Aslında o simit parçasını martılara atacaktı ama aynı yere geldiğinde
yapacaktı bu işi. Bunu söylemedi, yüzünü kızarttı espri olarak
“Güzelin verdiği bir şey yenmez, atılmaz, saklanır” dedi. Kıkır kıkır
güldü kızlar, dönüp gittiler…
On günden fazla devam etti delikanlının Sarıyer Büyükdere
arası piyasa yapması (gidip gelmesi). Hemen hemen her seferinde de bu
iki kızla karşılaştı. Hep bakıştılar.
Delikanlı her geçen gün biraz daha tuhaflaşıyordu. İçinde
bir kıpırdama, bir heyecan çalkalanması oluyordu. Zaman zaman dalıp
gidiyor, adını bilmediği sarışın kızı aklından çıkaramıyordu. O kadar
tuhaflaşmıştı ki uykusu bile düzensizleşmişti, değişik biri olmuştu.
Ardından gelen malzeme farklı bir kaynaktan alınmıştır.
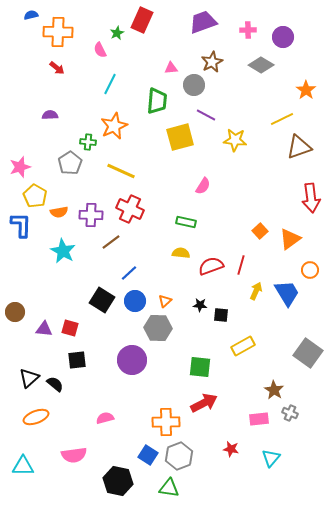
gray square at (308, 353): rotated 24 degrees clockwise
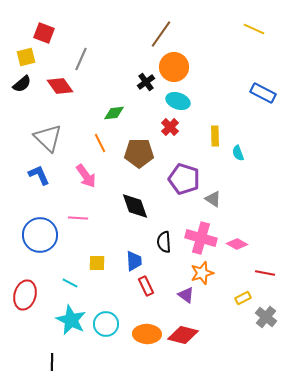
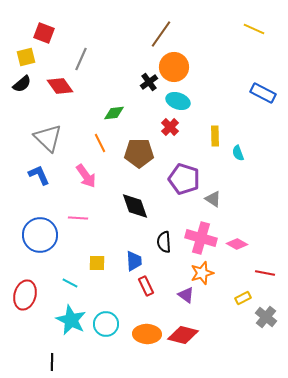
black cross at (146, 82): moved 3 px right
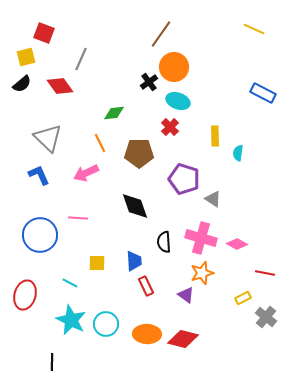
cyan semicircle at (238, 153): rotated 28 degrees clockwise
pink arrow at (86, 176): moved 3 px up; rotated 100 degrees clockwise
red diamond at (183, 335): moved 4 px down
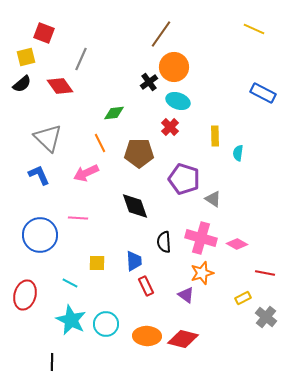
orange ellipse at (147, 334): moved 2 px down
Son on onbeş gün kıza rastlamamıştı. Her sabah aynı saatte
gidiyor, dönüyor ama karşılaşmıyorlardı. Epey devam etti bu durum. Bir
ay geçmişti her halde… Karşılaştılar, yüzü güldü delikanlının, neşesi
yerine geldi. Bu kez sarışın kız yalnızdı. Üzerine giderek “Epeydir
görünmediniz, gözlerim hep sizi aradı” dedi. Yanıtı kısa oldu kızın
“Geldim işte”… Bir süre konuşmadan durdular. Delikanlı “Arkadaş
olalım, ne dersin?” diye sordu. Kızın yüzü pembeleşti, soluk alış
verişi hızlandı “Olur, olur, neden olmasın” deyiverdi bir çırpıda…
Delikanlı elini uzattı “Ben Kurtaran” dedi. Sarışın kız biraz geri
çekildi “Ben de Tamay” dedi. Delikanlının eli havada, arkadaşının
elini uzatmasını bekliyordu. Tamay gözleri buğulanarak konuştu… “Fazla
yaklaşma, rahatsızlaştım, koronavirüsten tedavi gördüm, kurtuldum iki
gün önce çıktım. Seni görmek için kendimi dışarı attım, özür dilerim”…
Sevgili bile olamadılar, ikisinin de gözlerinden birkaç
damla yaş süzüldü yanaklarına, ayrıldılar…
SEVGİ SONSUZ AMA YAŞAMAK ÇOK GÜZEL! YAŞAMAK İÇİN EVDE KALIN.